Energieausweis? – »Nie gehört«

Vermieter kennen neue Rechtslage nicht / Mieterverein fordert Nachbesserung

  • Bernd Kammer
  • Lesedauer: 3 Min.

Einen »Fehlstart« in Sachen Energieausweis beklagt der Berliner Mieterverein (BMV). Seit 1. Juli müssen Vermieter oder Verkäufer einer Immobilie, die vor 1965 bezugsfertig wurde, dieses Dokument einem potenziellen Mieter oder Erwerber »zugänglich« machen. Doch bei 38 Prozent der Anbieter war es gänzlich unbekannt, 34 Prozent sicherten erst bei gezielter Nachfrage zu, dass es »vorhanden« bzw. »in Arbeit« sei, wie ein Bewerbungstest des BMV ergab. »Ein erschreckendes Ergebnis«, kommentierte BMV-Hauptgeschäftsführer Hartmann Vetter.

Noch schlimmer sei, dass in jedem zehnten Fall die Frage nach dem Energieausweis den potenziellen Mieter aus dem Bewerberkreis katapultierte. Etwa nach dem Motto: Da will es einer aber genau wissen, der könnte auch sonst noch Ärger machen. »So kehrt sich das Anliegen um und der Ausweis wird zum Anmietungshindernis«, sagte Vetter. Wohnungsbaugesellschaften ließen die BMV-Tester, die sich auf 170 Wohnungsinserate beworben hatten, bei entsprechender Nachfrage sogar in 15 Prozent der Fälle abblitzen.

Besser schnitten nur die Wohnungsbaugenossenschaften ab. Ein Drittel von ihnen wies auf den Ausweis bereits im Angebot hin, manche geben den Energiekennwert sogar im Hausflur an. Was damit zusammenhängen dürfte, dass viele Genossenschaften ihre Häuser energetisch saniert haben, wie der stellvertretende BMV-Hauptgeschäftsführer Reiner Wild vermutet. Bei der Hälfte der privaten Vermieter war der Ausweis dagegen völlig unbekannt.

Der BMV will das Fehlen jedoch nicht als Ordnungswidrigkeit anzeigen – was den Vermieter bis zu 15 000 Euro kosten könnte –, sondern fordert von der Bundesregierung eine Nachbesserung des Gesetzes.

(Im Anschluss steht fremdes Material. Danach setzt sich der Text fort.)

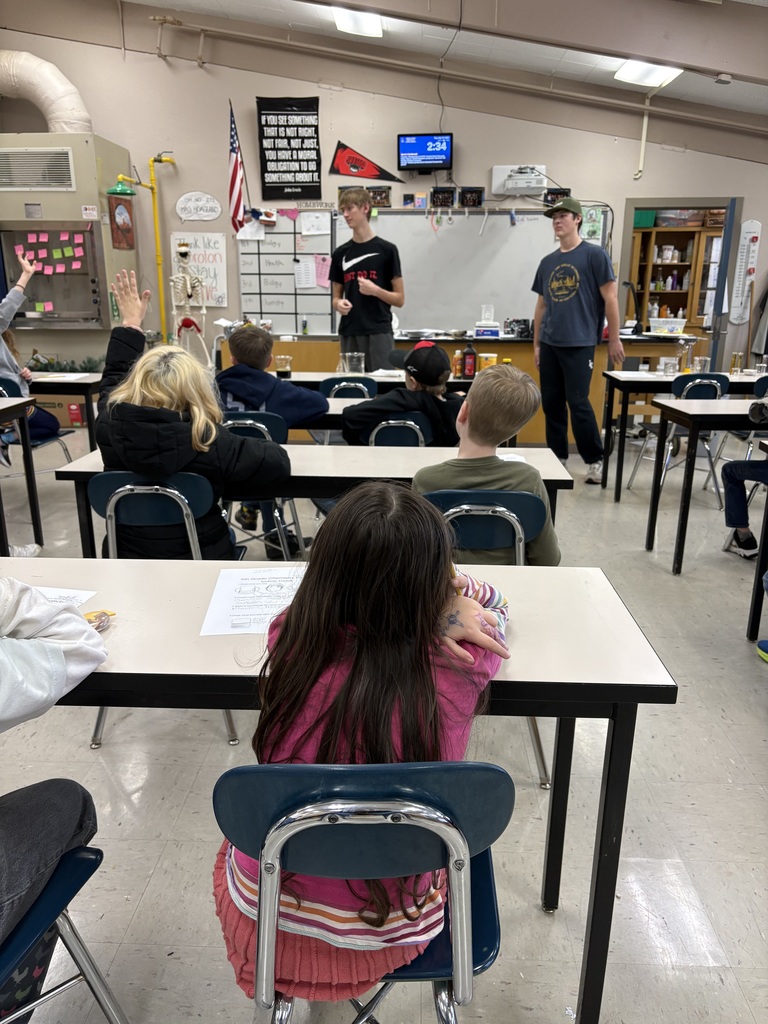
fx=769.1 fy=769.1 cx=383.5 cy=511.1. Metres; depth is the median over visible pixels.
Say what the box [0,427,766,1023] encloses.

Statt den Mietern oder Erwerbern den Ausweis nur »zugänglich« zu machen, müsse es eine Vorlagepflicht geben, so wie es auch die EU-Richtlinie vorsieht. Zudem sollten sie unaufgefordert eine Kopie des Passes erhalten, um sich mit ihm vertraut zu machen. »Die vier Seiten sind ja nicht so einfach zu verstehen«, so Wild.

Sollte dieses »Transparenzinstrument« weiter so lax umgesetzt werden, seien die Klimaschutzziele nicht zu erreichen, warnte der Mieterverein. Und den Mietern werde eine wichtige Information bei der Wahl ihrer Wohnung vorenthalten. Das böse Erwachen komme dann spätestens bei der ersten Abrechnung der warmen Betriebskosten. Viele Vermieter würden die Vorauszahlungen der warmen Betriebskosten bewusst niedrig ansetzen. Mit der Vorlage des Energieausweises würde dieser Widerspruch deutlich werden.

Auch bei den Mietern spielte der energetische Zustand der Wohnung bisher eine eher untergeordnete Rolle bei der Wohnungswahl. Das werde sich dramatisch ändern, ist sich Wild sicher und sieht enormes Einsparpotenzial. Werden bei unsanierten Wohnungen derzeit monatlich etwa 1,50 Euro pro Quadratmeter für Heizung und Warmwasser fällig, sind es bei sanierten etwa 0,60 Euro. Besonders günstig schneiden übrigens sanierte Plattenbauten ab.

  • Der von Bauexperten ausgestellte Energieausweis für die Eigentümer soll den Energiebedarf eines Gebäudes dokumentieren und den Mietern Anhaltspunkte für die zu erwartenden Heizkosten geben.
  • Etwa 160 000 Berliner Mieter ziehen jährlich um, drei Viertel davon in Häuser, die vor 1965 fertig wurden.
  • Ab 2009 muss es Energiepässe für alle Häuser geben.